*TASK BRIEF*: Output only the entries, exactly as given, without the pictures.
╭──
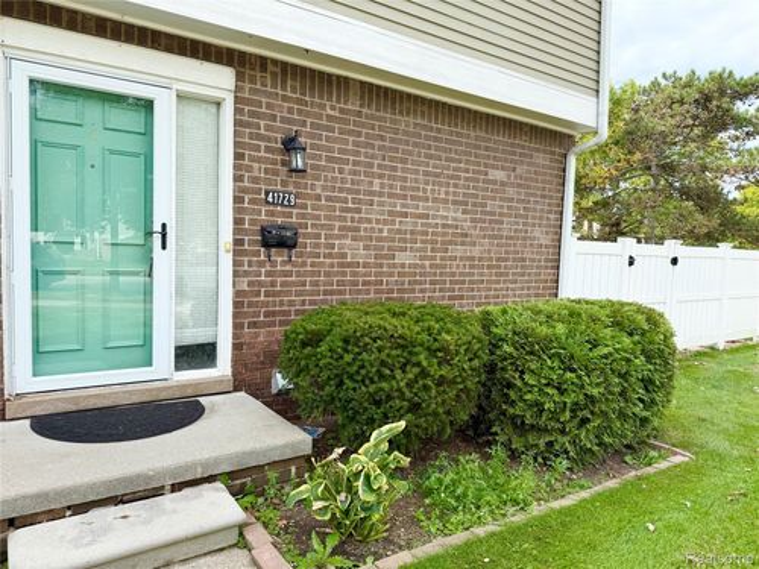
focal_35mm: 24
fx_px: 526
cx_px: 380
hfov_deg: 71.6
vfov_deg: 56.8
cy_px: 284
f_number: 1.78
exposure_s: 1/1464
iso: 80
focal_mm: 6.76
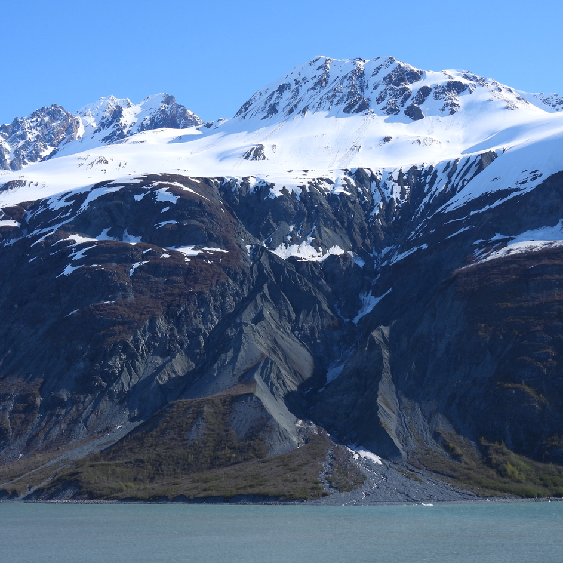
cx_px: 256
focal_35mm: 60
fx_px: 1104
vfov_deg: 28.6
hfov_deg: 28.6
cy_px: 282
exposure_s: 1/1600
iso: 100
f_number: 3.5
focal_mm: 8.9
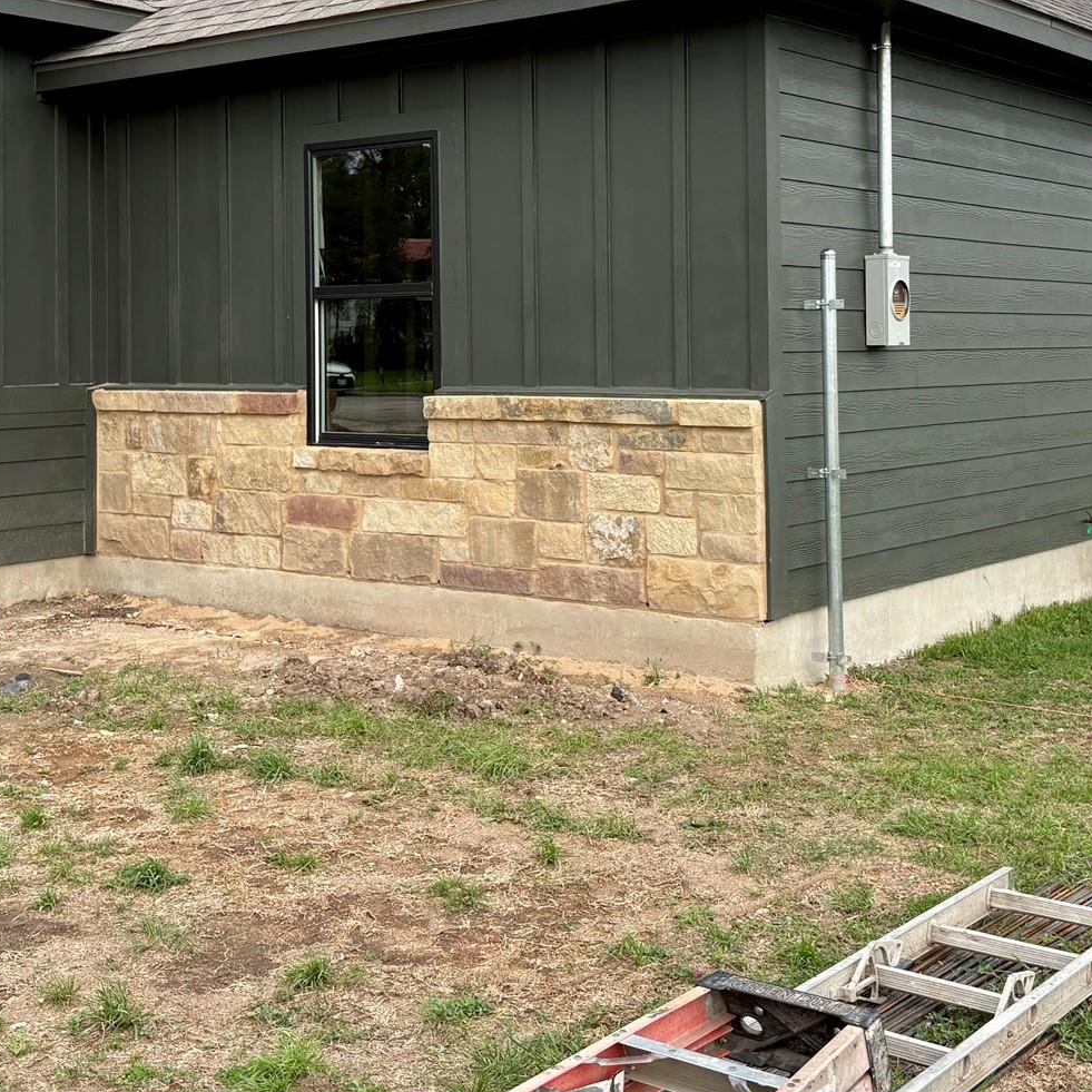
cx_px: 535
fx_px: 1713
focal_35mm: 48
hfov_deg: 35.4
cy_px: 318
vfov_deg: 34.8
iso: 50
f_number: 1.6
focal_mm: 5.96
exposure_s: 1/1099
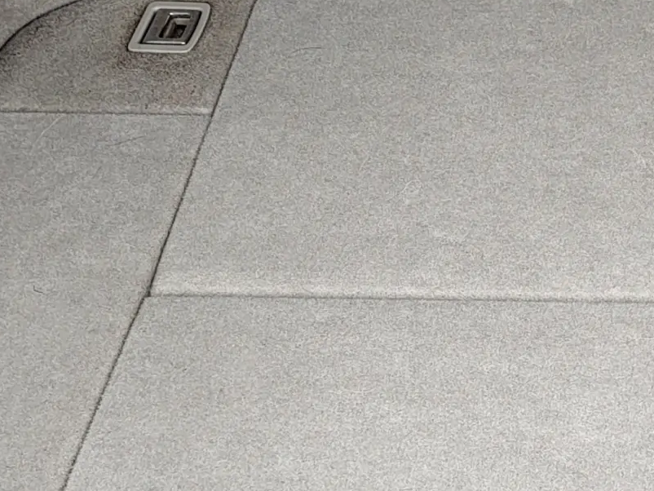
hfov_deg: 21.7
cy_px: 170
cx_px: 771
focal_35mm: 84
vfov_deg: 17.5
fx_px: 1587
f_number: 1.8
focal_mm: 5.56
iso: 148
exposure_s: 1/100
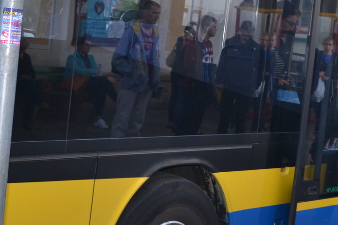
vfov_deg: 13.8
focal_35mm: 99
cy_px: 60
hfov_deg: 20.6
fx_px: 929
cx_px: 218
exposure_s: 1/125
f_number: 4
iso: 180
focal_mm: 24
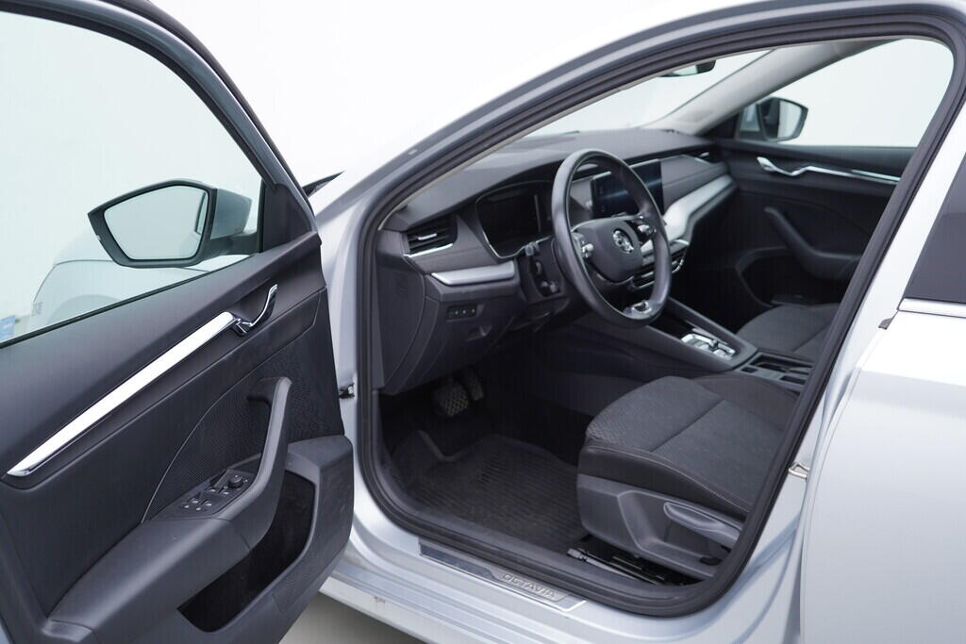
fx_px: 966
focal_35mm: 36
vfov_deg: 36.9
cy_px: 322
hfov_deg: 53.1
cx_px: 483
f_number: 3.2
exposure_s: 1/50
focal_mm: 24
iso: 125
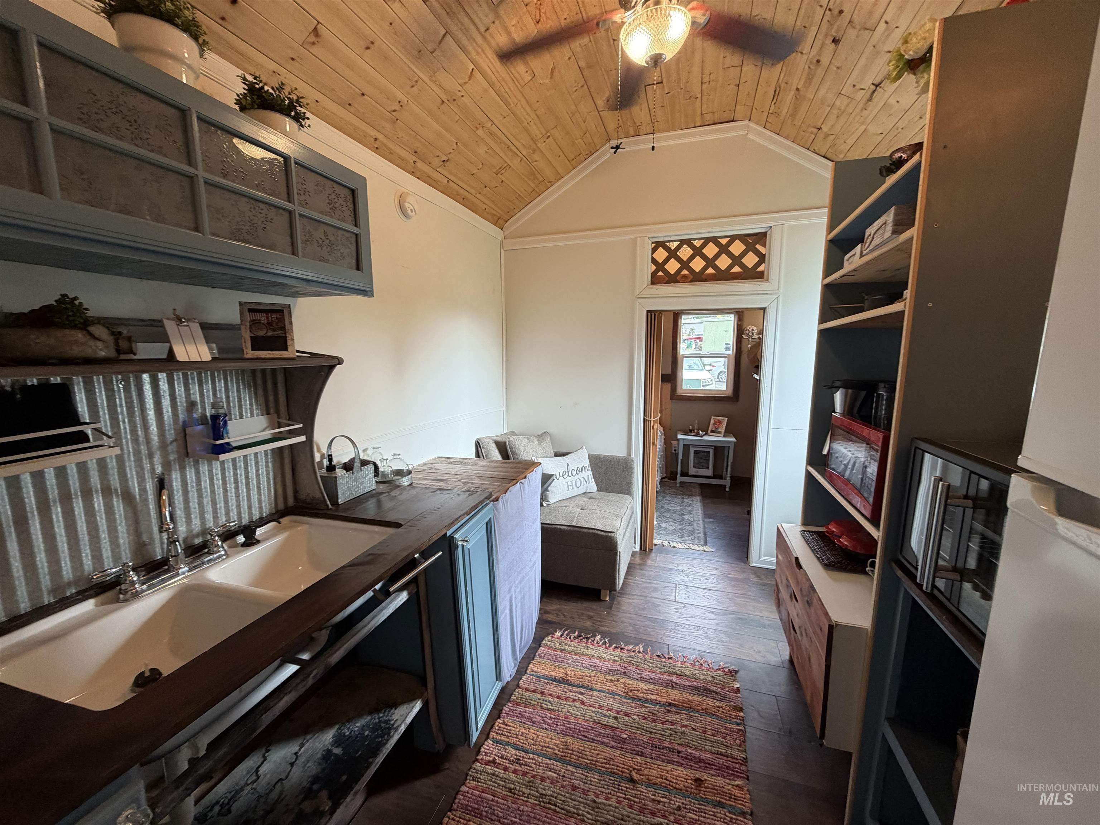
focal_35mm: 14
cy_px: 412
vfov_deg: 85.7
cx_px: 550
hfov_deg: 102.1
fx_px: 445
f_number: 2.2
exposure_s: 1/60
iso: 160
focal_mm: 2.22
╰──
*EXERCISE RESULT*:
focal_35mm: 24
fx_px: 526
cx_px: 380
hfov_deg: 71.6
vfov_deg: 56.8
cy_px: 284
f_number: 1.78
exposure_s: 1/1464
iso: 80
focal_mm: 6.76
cx_px: 256
focal_35mm: 60
fx_px: 1104
vfov_deg: 28.6
hfov_deg: 28.6
cy_px: 282
exposure_s: 1/1600
iso: 100
f_number: 3.5
focal_mm: 8.9
cx_px: 535
fx_px: 1713
focal_35mm: 48
hfov_deg: 35.4
cy_px: 318
vfov_deg: 34.8
iso: 50
f_number: 1.6
focal_mm: 5.96
exposure_s: 1/1099
hfov_deg: 21.7
cy_px: 170
cx_px: 771
focal_35mm: 84
vfov_deg: 17.5
fx_px: 1587
f_number: 1.8
focal_mm: 5.56
iso: 148
exposure_s: 1/100
vfov_deg: 13.8
focal_35mm: 99
cy_px: 60
hfov_deg: 20.6
fx_px: 929
cx_px: 218
exposure_s: 1/125
f_number: 4
iso: 180
focal_mm: 24
fx_px: 966
focal_35mm: 36
vfov_deg: 36.9
cy_px: 322
hfov_deg: 53.1
cx_px: 483
f_number: 3.2
exposure_s: 1/50
focal_mm: 24
iso: 125
focal_35mm: 14
cy_px: 412
vfov_deg: 85.7
cx_px: 550
hfov_deg: 102.1
fx_px: 445
f_number: 2.2
exposure_s: 1/60
iso: 160
focal_mm: 2.22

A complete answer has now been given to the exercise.